Scenarios, carbon budgets and temperature projections in the new IPCC WG1 AR6 report
Abstract: The Physical Science (Working Group 1) contribution to the IPCC’s Sixth Assessment Report will be released on the 10th August 2021. This first of two seminars will provide an overview of some key results in the IPCC report, presented by two authors that have been closely involved in this IPCC cycle. The seminar will cover the new scenarios that underpin future projections, historical warming updates, the question around how these scenarios compare to 1.5C warming, a comparison of when peak warming levels could be reached under the low mitigation scenarios, the impact of COVID, techniques to provide assessed future temperature projections based on multiple lines of evidence, the usefulness of providing projections against warming levels, remaining carbon budgets in comparison to the SR.5 report, as well as the importance of CO2 versus other gases, both in terms of past and future warming as well as in terms of so-called metrics that compare unit emissions of different GHGs. The second seminar (24th August) will provide more technical detail on two key aspects, i.e. assessed future warming levels and remaining carbon budgets.
This event has been organised with the financial support of the European Union’s Partnership Instrument. The opinions expressed are the sole responsibility of the speakers and do not necessarily reflect the views of the European Union.

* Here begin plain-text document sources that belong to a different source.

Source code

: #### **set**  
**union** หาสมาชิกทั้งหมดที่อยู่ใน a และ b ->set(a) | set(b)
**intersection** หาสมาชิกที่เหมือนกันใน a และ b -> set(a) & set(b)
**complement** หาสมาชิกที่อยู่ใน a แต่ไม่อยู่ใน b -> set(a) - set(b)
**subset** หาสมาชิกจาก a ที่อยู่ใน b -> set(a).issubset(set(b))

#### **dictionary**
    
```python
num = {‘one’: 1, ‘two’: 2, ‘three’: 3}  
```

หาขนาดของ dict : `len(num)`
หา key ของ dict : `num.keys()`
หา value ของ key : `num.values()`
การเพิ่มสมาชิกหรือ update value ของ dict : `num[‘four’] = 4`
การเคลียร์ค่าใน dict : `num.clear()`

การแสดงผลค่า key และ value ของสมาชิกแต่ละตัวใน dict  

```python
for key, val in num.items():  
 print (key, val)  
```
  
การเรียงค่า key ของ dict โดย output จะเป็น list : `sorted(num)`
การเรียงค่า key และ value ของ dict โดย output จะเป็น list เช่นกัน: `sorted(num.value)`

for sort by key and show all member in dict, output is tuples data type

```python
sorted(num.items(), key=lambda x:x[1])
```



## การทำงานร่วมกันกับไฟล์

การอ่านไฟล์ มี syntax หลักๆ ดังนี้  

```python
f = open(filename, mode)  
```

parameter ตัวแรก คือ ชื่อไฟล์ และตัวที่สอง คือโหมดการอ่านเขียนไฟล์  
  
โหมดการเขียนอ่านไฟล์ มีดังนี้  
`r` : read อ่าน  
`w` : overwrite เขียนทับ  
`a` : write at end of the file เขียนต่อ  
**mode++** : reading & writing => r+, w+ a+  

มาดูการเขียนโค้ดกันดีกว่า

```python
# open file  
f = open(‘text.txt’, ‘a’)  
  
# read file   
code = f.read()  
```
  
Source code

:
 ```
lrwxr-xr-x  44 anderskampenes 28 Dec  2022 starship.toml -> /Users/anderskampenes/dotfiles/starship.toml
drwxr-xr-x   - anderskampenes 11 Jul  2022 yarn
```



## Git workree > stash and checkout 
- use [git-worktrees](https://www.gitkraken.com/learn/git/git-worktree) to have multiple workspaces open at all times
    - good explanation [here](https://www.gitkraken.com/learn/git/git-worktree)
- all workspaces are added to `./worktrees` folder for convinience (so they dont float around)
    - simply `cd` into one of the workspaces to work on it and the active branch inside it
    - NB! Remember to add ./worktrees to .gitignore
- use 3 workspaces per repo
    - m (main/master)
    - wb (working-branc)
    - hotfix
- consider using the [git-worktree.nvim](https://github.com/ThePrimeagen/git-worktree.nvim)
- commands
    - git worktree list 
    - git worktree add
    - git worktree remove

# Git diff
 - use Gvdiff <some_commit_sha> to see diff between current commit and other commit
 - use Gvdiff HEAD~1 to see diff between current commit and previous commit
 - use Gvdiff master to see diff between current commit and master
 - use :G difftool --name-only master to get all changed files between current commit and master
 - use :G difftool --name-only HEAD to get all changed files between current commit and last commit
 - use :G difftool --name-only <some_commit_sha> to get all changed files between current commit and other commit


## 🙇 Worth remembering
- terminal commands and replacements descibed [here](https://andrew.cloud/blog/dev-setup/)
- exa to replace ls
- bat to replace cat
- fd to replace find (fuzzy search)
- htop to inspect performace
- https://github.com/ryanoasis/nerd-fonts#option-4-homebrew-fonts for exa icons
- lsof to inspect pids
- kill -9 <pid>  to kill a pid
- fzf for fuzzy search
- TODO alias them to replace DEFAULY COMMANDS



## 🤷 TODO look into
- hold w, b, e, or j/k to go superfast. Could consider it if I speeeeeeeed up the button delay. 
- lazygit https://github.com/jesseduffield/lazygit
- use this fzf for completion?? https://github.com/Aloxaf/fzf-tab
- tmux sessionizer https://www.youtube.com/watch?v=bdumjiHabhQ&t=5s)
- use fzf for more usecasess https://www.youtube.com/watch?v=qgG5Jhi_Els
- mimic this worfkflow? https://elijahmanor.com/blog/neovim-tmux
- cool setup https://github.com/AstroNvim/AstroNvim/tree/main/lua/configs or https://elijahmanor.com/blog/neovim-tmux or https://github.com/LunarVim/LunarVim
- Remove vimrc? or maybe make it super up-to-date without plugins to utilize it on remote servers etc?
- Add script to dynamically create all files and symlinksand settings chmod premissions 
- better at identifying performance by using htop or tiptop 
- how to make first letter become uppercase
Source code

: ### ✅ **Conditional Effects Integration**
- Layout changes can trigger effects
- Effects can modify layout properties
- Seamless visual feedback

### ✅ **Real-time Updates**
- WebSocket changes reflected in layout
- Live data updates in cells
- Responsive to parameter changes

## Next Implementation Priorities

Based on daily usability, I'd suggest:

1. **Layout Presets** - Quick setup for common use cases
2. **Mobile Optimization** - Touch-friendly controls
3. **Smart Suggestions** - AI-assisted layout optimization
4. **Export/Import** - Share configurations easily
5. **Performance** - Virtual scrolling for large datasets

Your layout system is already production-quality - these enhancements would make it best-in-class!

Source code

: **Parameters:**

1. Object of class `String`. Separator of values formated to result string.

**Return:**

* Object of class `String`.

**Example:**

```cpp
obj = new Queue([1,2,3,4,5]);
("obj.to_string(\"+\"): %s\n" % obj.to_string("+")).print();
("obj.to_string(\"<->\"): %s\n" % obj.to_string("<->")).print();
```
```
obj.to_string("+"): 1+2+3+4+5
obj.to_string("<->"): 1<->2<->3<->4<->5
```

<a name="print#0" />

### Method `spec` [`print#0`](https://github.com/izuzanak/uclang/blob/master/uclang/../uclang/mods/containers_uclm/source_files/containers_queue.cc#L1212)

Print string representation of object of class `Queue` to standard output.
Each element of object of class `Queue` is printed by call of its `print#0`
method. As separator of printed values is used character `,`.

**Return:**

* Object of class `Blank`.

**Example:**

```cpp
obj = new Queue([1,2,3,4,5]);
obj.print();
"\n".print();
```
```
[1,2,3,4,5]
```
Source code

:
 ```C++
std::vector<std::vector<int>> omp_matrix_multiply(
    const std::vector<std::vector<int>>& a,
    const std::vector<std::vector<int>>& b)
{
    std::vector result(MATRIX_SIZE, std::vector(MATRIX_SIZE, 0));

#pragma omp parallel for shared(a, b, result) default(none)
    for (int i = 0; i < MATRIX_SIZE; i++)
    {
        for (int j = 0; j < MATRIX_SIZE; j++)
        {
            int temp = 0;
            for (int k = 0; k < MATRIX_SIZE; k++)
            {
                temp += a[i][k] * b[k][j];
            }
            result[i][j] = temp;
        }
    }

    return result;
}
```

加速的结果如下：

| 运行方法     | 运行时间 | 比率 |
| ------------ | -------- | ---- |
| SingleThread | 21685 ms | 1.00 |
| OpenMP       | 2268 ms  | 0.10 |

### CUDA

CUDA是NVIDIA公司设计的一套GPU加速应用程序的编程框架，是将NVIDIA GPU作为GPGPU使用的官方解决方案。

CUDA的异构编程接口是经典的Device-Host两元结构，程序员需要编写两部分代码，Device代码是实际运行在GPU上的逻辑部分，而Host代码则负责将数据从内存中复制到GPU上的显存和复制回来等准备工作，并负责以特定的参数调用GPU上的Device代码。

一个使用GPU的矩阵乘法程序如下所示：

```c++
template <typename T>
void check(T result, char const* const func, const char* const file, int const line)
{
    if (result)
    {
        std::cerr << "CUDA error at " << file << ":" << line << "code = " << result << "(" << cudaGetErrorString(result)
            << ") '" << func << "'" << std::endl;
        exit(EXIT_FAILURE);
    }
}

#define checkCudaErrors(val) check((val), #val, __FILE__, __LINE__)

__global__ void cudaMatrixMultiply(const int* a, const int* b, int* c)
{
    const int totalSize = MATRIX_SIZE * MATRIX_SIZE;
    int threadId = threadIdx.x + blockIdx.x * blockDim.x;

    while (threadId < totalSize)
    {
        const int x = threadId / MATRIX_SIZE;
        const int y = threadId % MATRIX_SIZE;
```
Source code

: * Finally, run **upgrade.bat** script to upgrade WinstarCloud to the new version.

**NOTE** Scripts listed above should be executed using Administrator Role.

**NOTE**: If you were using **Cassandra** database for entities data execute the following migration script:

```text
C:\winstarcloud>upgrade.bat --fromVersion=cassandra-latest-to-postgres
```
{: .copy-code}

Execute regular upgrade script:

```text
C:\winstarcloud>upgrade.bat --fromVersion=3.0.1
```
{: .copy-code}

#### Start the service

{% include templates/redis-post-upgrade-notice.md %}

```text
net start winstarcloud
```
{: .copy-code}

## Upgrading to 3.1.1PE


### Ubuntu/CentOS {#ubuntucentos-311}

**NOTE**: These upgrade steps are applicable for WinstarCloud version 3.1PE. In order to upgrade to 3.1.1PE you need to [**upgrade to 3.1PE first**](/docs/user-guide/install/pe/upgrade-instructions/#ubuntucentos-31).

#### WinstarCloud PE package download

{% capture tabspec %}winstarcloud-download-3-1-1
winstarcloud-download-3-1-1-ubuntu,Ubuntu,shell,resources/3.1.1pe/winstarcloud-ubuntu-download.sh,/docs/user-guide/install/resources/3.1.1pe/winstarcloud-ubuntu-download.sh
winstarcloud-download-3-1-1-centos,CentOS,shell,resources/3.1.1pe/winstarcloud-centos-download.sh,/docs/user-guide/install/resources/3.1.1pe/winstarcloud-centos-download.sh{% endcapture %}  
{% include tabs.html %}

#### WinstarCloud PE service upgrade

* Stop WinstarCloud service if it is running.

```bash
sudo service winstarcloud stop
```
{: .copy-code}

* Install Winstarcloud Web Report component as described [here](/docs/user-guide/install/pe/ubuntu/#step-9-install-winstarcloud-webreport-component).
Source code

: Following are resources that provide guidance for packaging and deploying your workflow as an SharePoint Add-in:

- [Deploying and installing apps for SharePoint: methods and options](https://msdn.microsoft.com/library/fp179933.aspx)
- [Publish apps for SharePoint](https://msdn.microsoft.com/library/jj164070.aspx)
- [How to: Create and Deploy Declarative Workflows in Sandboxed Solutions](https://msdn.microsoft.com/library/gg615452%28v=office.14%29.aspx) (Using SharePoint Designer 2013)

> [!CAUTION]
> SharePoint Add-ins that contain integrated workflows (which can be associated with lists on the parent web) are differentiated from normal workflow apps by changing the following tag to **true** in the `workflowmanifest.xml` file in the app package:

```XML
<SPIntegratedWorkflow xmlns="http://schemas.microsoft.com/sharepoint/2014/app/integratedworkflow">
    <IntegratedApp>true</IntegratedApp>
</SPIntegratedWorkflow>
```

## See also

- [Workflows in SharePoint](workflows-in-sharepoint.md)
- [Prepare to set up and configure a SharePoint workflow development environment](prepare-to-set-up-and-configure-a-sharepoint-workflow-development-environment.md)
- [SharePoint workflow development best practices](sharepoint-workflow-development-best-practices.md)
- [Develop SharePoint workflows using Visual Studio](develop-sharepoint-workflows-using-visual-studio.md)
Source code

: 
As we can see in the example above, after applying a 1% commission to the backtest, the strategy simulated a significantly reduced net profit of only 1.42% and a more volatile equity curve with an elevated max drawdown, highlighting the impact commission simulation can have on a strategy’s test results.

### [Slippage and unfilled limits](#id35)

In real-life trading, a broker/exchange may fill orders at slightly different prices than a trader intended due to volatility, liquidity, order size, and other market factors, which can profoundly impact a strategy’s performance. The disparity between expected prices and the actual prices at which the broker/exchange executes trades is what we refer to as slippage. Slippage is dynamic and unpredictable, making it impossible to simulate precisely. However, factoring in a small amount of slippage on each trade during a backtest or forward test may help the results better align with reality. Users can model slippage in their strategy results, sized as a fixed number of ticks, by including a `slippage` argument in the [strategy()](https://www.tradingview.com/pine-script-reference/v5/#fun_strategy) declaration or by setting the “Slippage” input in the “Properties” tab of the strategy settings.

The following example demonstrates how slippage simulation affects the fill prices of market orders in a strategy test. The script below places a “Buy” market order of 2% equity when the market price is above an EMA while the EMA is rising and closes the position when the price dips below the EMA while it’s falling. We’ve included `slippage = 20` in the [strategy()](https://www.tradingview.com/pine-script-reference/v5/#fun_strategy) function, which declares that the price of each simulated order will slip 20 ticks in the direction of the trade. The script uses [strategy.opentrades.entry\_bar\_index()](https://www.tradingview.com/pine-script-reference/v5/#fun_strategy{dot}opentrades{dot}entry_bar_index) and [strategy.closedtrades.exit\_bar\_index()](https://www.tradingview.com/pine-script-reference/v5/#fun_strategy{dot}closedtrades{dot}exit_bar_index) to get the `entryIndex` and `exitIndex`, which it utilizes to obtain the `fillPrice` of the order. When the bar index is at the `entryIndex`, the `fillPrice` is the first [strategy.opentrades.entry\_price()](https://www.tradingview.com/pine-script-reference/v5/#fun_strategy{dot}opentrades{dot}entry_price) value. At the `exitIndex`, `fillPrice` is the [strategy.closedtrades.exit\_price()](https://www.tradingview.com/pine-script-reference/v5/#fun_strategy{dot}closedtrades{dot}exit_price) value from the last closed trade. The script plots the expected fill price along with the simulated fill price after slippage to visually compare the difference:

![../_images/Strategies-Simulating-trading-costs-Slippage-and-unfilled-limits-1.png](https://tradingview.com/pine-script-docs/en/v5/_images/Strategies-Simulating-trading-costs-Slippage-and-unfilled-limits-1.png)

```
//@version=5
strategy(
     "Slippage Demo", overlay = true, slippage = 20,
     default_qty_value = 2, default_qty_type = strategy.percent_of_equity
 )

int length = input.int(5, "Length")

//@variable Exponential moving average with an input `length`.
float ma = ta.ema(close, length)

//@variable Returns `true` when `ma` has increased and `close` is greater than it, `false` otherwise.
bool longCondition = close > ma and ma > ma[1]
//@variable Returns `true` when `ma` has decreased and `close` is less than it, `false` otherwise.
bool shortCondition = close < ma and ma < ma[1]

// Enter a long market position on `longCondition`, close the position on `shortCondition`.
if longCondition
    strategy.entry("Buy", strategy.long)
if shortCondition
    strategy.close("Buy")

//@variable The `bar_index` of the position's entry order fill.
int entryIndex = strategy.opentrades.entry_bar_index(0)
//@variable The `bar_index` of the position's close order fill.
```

Malte’s research interests comprise probabilistic climate projections, carbon budgets and emulations of multiple climate system uncertainties. He is one of the Lead Authors for the IPCC Sixth Assessment Report on the physical climate science (WG1), and part of the Core Writing Team of the IPCC Synthesis Report. Malte has been the scientific advisor to the German Environmental Ministry, being part of the German negotiation team at international climate change negotiations for more than 10 years. In his scientific career, he received an Australian Research Council’s Future Fellowship Award to investigate Australia’s fair contribution towards a global mitigation effort. Malte is Associate Professor in Climate Science at the School of Geography, Earth and Atmospheric Sciences at the University of Melbourne.
Zebedee is an expert in reduced complexity climate model development. Alongside A/Prof Malte Meinshausen, he leads the Reduced Complexity Model Intercomparison Project (RCMIP), which performs standardised evaluation of reduced complexity climate models. He also led the development of a common resource for reduced complexity model calibration data based on ESM output (cmip6.science.unimelb.edu.au) and helped create the input greenhouse gas datasets for CMIP6’s future scenario experiments. Zebedee submitted his PhD at the Climate & Energy College within the University of Melbourne’s School of Geography, Earth and Atmospheric Sciences in May, and before that completed his undergraduate Masters course in Physics at St. John’s College, University of Oxford. Beyond his PhD, Zebedee contributed to Working Group 1 of the forthcoming IPCC Sixth Assessment Report, leading Cross-Chapter Box 7.1 and acting as a Contributing Author to Chapters 1, 4, 5, 6 and 7.